“Volevo farla stare zitta, non ucciderla”. A Lugano, davanti alla Corte svizzera, ha sostenuto questa versione Michele Egli, 43 anni, accusato dell’omicidio della cognata, la maestra Nadia Arcudi. La donna è stata uccisa nella sua casa di Stabio nell’ottobre del 2016 e il suo corpo è stato poi abbandonato nei boschi di Rodero, nel Comasco, nella zona di confine, dove era stato poi ritrovato da una donna durante un’escursione.

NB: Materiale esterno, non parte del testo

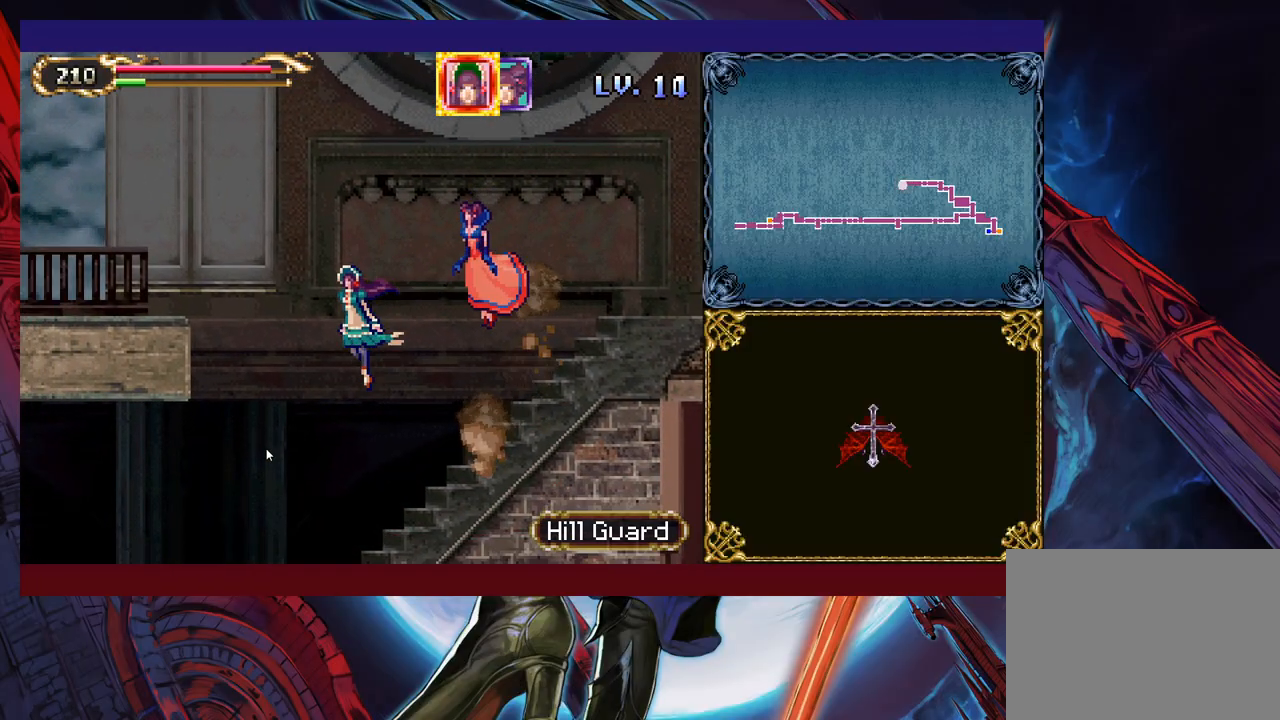
{"buttons": [], "left_stick": "down-left", "right_stick": "center", "events": [[233, "left_stick", "down-left"]]}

Nadia Arcudi viveva con la mamma ed era un’insegnate in una scuola elvetica. A Lugano è in corso il processo all’unico imputato per l’omicidio, il cognato della donna, un informatico collaboratore dell’università Supsi. Alla base del delitto ci sarebbe un movente economico, una discussione legata alla proprietà della casa. Egli è accusato di assassinio e turbamento della pace dei defunti e oggi è comparso davanti alla Corte.

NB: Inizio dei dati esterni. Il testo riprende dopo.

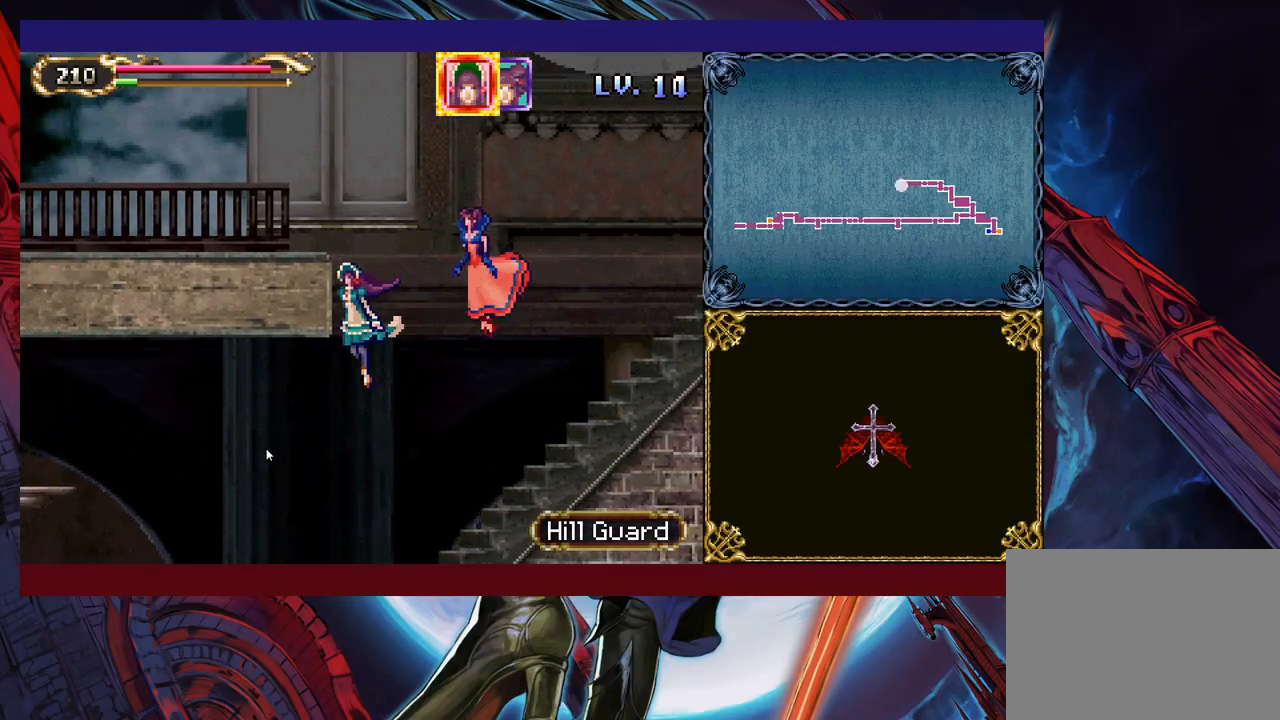
{"buttons": [], "left_stick": "down-left", "right_stick": "center", "events": []}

Per l’accusa, Michele Egli aveva raggiunto la cognata a casa e tra i due era nata una discussione legata appunto a questioni immobiliari. Il 43enne avrebbe colpito la donna con una bottiglia, poi l’avrebbe strangolata con una sciarpa. Quindi, dopo aver pulito la stanza avrebbe messo il corpo della cognata in alcuni sacchi della spazzatura, lo avrebbe caricato nella sua auto e lo avrebbe trasportato in Italia, abbandonandolo in una zona boschiva a Rodero.